In the present study, most cases with hypothyroidism were suffering from an increased serum lipid profile and this is due to a decrease of thyroid hormones. The results agree with [18] that most of the participants in this study had one or more of the risk factors for hypothyroidism. Among the risk factors for hypothyroidism include high levels of LDL cholesterol, triglycerides, total cholesterol, obesity, high blood pressure, and metabolic syndrome. Studies found a deep association between DM and thyroid diseases [19] and [20] investigated that thyroid hormones regulate cholesterol and lipoprotein metabolism, considerably alter lipid profile and promote cardiovascular disease. This study supports our findings that most cases of hyperthyroidism result in underweight conditions whereas hypothyroidism causes weight gain
[21], who looked into how subclinical hypothyroidism (SH) affects energy in patients with obesity. Ghrelin levels appeared to be related to insulin resistance in thyroid dysfunction conditions rather than energy balance and food intake management, as was the case in other physiological and pathological states. Deep association is established correlating thyroid dysfunction and DM [22].
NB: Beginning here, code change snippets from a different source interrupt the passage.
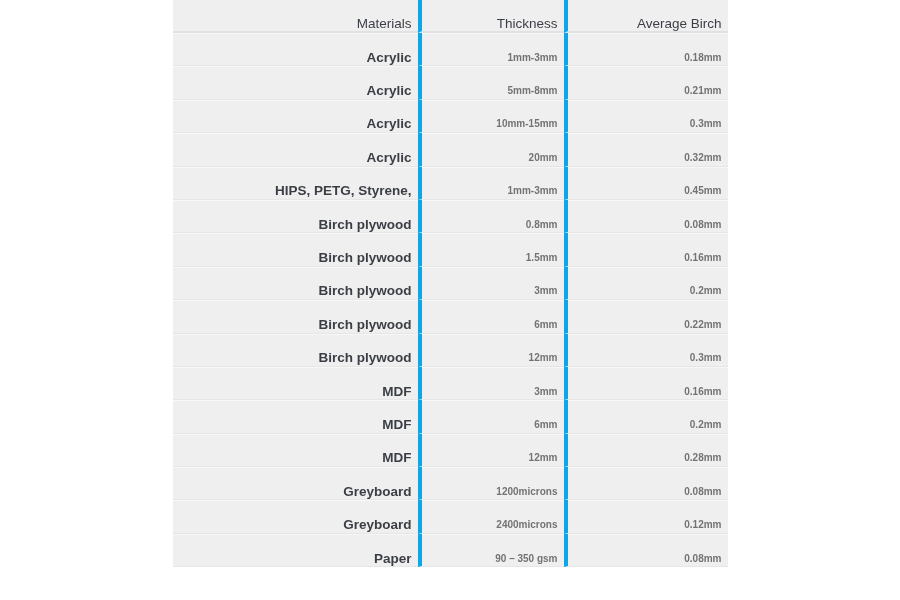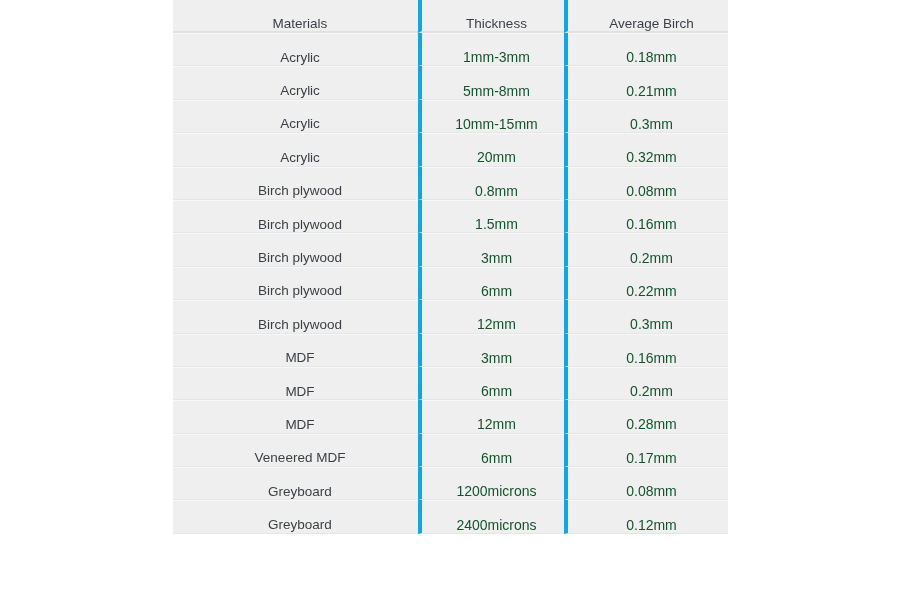"Materials" th, td { text-align: center -> right }
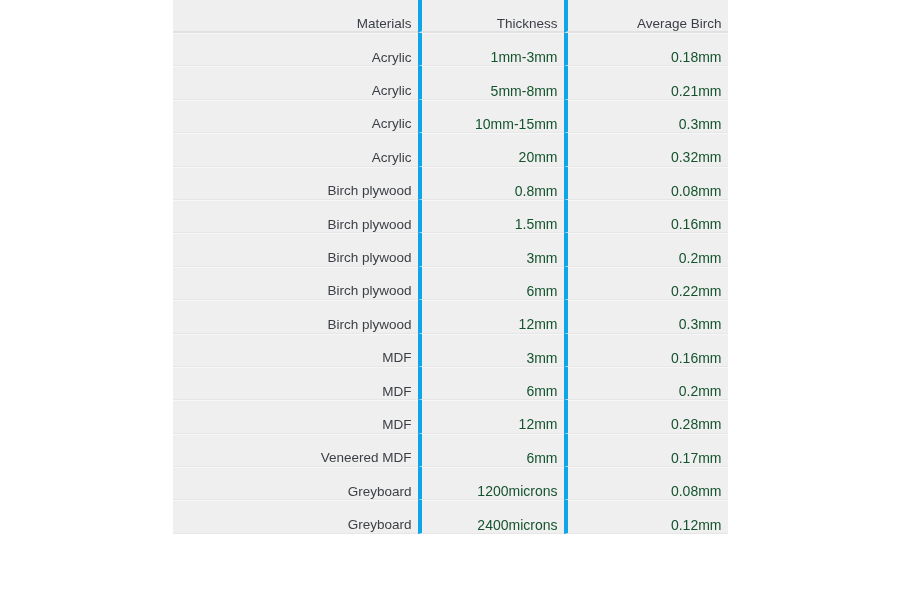"Acrylic" td { font-weight: none -> bold }
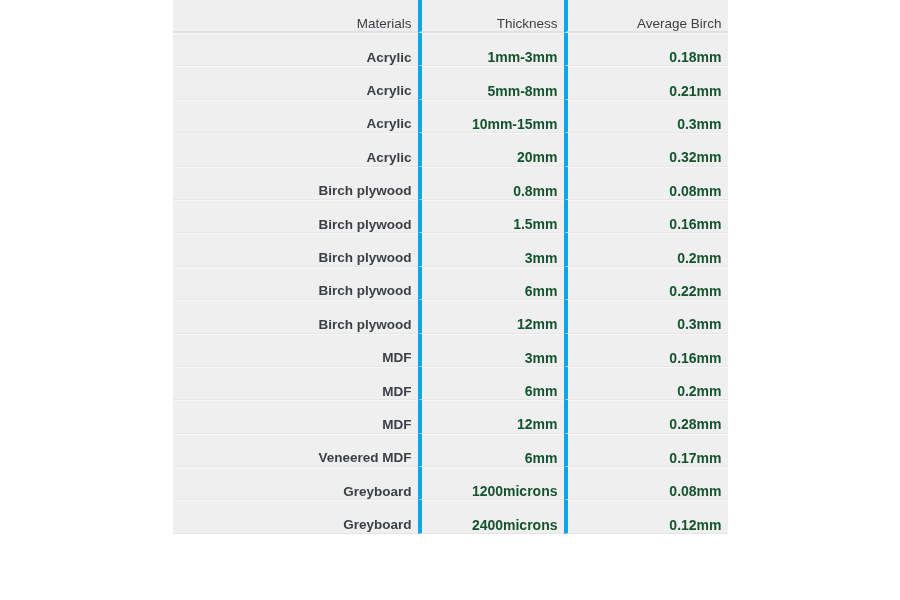"1mm-3mm" td.val { color: #14532d -> #737373; font-size: 14px -> 10px }
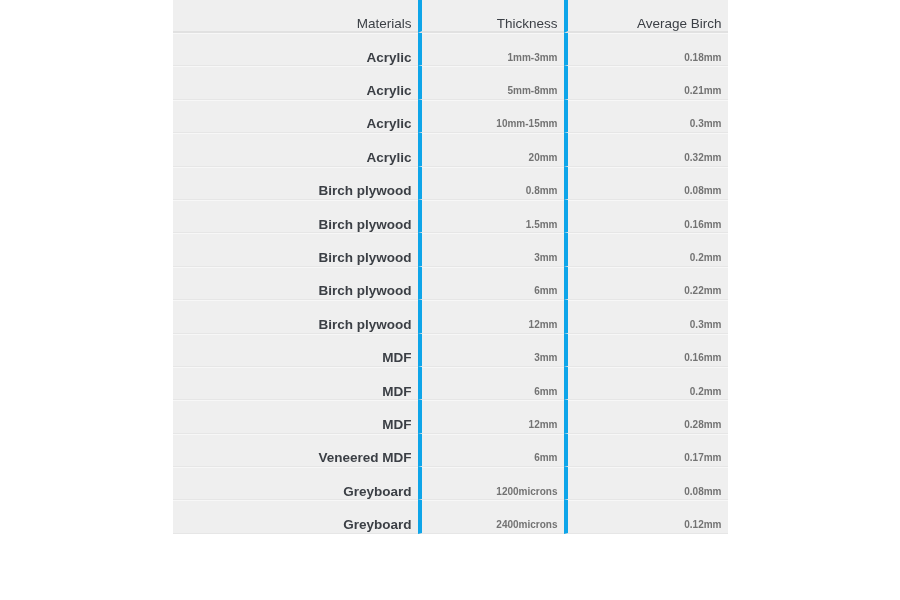"HIPS, PETG, Styrene," tr { html: none -> <tr> <td>HIPS, PETG, Styrene,</td> <td>1mm-3mm</td> <td>0.45mm</td> </tr> }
Our study found that 75 % the findings that the majority of study participants who take birth control pills this study agreed with [23] which may be the cause of their thyroid disorders. Also, Thyroid disorders are common in women during pregnancy. Both hypothyroidism and hyperthyroidism are associated with adverse effects on pregnancy and fetal outcomes, It is important to recognize the various drugs contributing to thyroid. According to the data, eating chicken (100%) had identical impacts on the body as chicken hormones did. These effects shared some similarities with earlier research, which showed that the levels of T3 and T4 in chicken blood plasma steadily rose over time. This explains the increase in blood plasma T3 content seen in this study. It is well recognized that T3 is much more important than T4 in the bio-oxidation activities that take place within cells [17].
It is well known that calcium and phosphorus are widely accepted as phenotype markers for bone formation. In the present study, the results showed that hyperthyroidism developed bone this change similar to those reported by [24] that patients with well-differentiated thyroid carcinoma are not at increased risk of developing low bone mass.
In the present study, most of the patients take the juice found in cans lined with plastic (100%), The authors point out that results obtained in this study indicate a direct effect of phthalates on thyroid hormone synthesis, metabolism, release and transport rather than on the hypothalamus or the pituitary gland. The results obtained from adults were contrary to those obtained from adolescents in the 12 to 19 age groups. Evidence from recent studies points to the possible role of DEHP as a thyroid, receptor antagonist that modifies the sodium-iodide balance are positive association was found between DEHP and levels of thyroid hormones in young participants [25].
6. Conclusion
The results indicate that iodine deficiency is widespread in mountainous areas leading to thyroid problems that develop due to lack of iodine in the diet and water. The cause of the disease is low intake of fresh fruits and vegetables, low fish intake, use of birth control tablets, frequent consumption of chicken that contains hormones, and consumption of canned juices. The study recommends eating fresh vegetables and eating fish twice a week, eating iodine-fortified salt, reduce the use of plastic bags, and increasing research to learn more about thyroid diseases.
Acknowledgements
The authors, thank Prince Mishari and Prince Fahd Hospital for helping us in this research.
Funding Sources
There is no funding institution
Conflicts of Interest
The authors declare no conflicts of interest.